Today, the country is among the world's largest producers — ecology, industry activity, as well as a rich coffee heritage have led to the emergence of unique fruit profiles and a developed specialty segment.
In total, Mexico is divided into 8 regions, in 5 of which coffee is grown — 2.77% or 761,161 hectares of cultivated land is cultivated for coffee trees. The largest part of coffee is grown in the south-east of the country. Chiapas, Oaxaca, Veracruz, Guerrero and Puebla are considered the main regions — this is 94% of the national coffee production. Our lot represents the state of Puebla from the East. In the eastern part of Mexico, 33.85% of all coffee is grown. It ranks 2nd among the largest coffee producing regions, with 257,653 hectares of coffee territories. The East consists of four states: Puebla, Veracruz, Tlaxcala and Hidalgo.
More than 500 thousand farmers are engaged in coffee in Mexico. About 70% are considered small, with plots of less than 10 hectares. Only 0.06% of farms have an area of more than 50 hectares. 97% of the production is devoted to Arabica — mainly garnica, tipica and bourbon are grown.
For Mexico, Resource has chosen a completely unconventional processing method: mostly grains are processed here in a washed way, plus there is a small percentage of farmers who do natural processing.
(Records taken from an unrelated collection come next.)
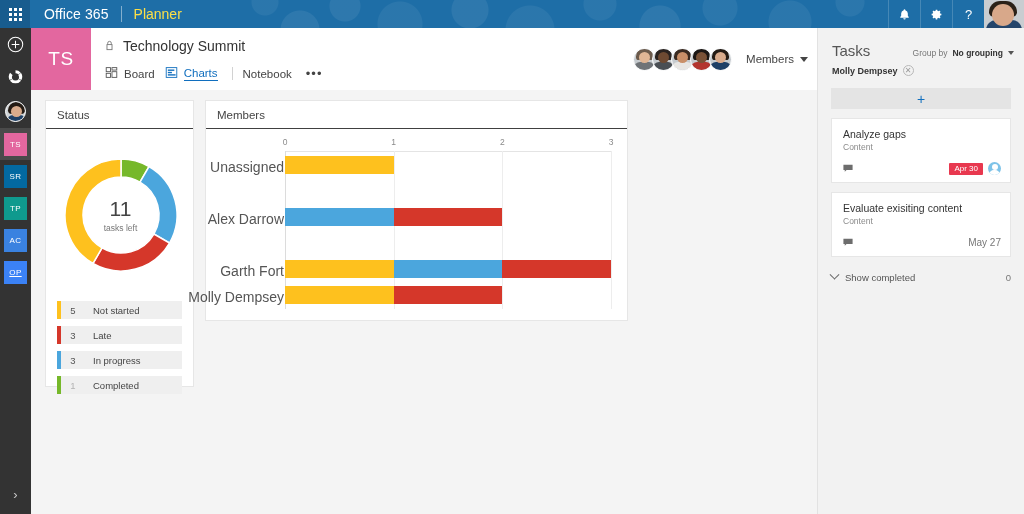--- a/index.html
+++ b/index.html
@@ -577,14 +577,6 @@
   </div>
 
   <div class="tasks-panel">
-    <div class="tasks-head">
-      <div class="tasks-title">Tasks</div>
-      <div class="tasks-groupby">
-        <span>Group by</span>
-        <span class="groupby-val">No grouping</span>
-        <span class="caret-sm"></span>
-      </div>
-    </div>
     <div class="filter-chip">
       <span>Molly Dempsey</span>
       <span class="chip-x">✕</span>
The company made the recipe for this treatment with an eye to the experience gained in Ethiopia and Tanzania.
Lot Mexico Teresa is considered special — it resembles a fusion of Brazilian and Colombian coffee with unique features of the Mexican terroir. And the unconventional processing for Mexico makes it very rare: among the many washed and natural methods, Mexico Teresa coffee received anaerobic treatment from experimenters from Resource Coffee Hunters.
Due to the peculiarities of the terroir and the abundance of sunny days, the surface of the berries received a fairly small amount of bacteria and yeast. Therefore, the fermentation process was slower than usual, the coffee lay in an airless environment for 10 days from the moment it entered the fermentation tanks. But berries contain a lot of sugar — this gives enough food to bacteria to develop and give coffee new flavors.